<aside>
☝
List of notes for this specialization + Lecture notes & Repository & Quizzes + Home page on Coursera. Read this note alongside the lecture notes—some points aren't mentioned here as they're already covered in the lecture notes.
</aside>
Data Warehouses & Data Lakes
Overview
This week, we focus on the first one in Storage Hierarchy.
Week labs:
Simple Data Lake
Buld a Data Lakehouse.
Convesation with Bill Inmon
- Introduction to Bill Inmon: Known as the creator of the data warehouse and a pioneer in the modern data industry. Began programming in 1965 at White Sands Missile Range, New Mexico.
- Definition of a Data Warehouse: Described as corporate data that consolidates information across various functions (marketing, sales, finance, management) for a unified corporate view.
- Challenges Before Data Warehousing: Before data warehousing, each application was developed in isolation, which made data integration across departments difficult.
- Origins of ETL: Inmon helped create ETL (Extract, Transform, Load) processes to automate the collection, transformation, and loading of data into warehouses, reducing the need for manually coded programs.
- Early Industry Resistance: IBM initially opposed data warehousing, focusing on transaction processing.
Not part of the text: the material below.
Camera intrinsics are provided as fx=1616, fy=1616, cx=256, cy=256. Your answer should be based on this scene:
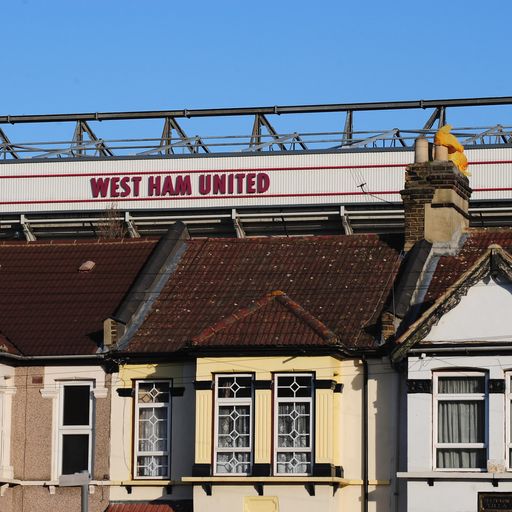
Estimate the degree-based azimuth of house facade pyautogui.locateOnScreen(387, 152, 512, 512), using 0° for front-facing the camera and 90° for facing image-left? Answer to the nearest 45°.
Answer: approximately 0°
Inmon’s suggestion of using data beyond transactions led to significant industry criticism.
- Role of Marketing: Marketing departments were the early adopters and primary supporters of data warehousing, while technical teams were initially skeptical.
- Development of Textual ETL: Inmon pioneered textual ETL to integrate text data into corporate databases, addressing an area where text was underutilized.
- Legacy of Ed Yourdon: Inmon highlighted Ed Yourdon’s influence on programming, particularly in introducing structured design and analysis, which brought organization and methodology to early coding practices.
Data Warehouse - Key architectural ideas
Data warehouse is suitable for OLAP rather than OLTP (check these terms in C3W1).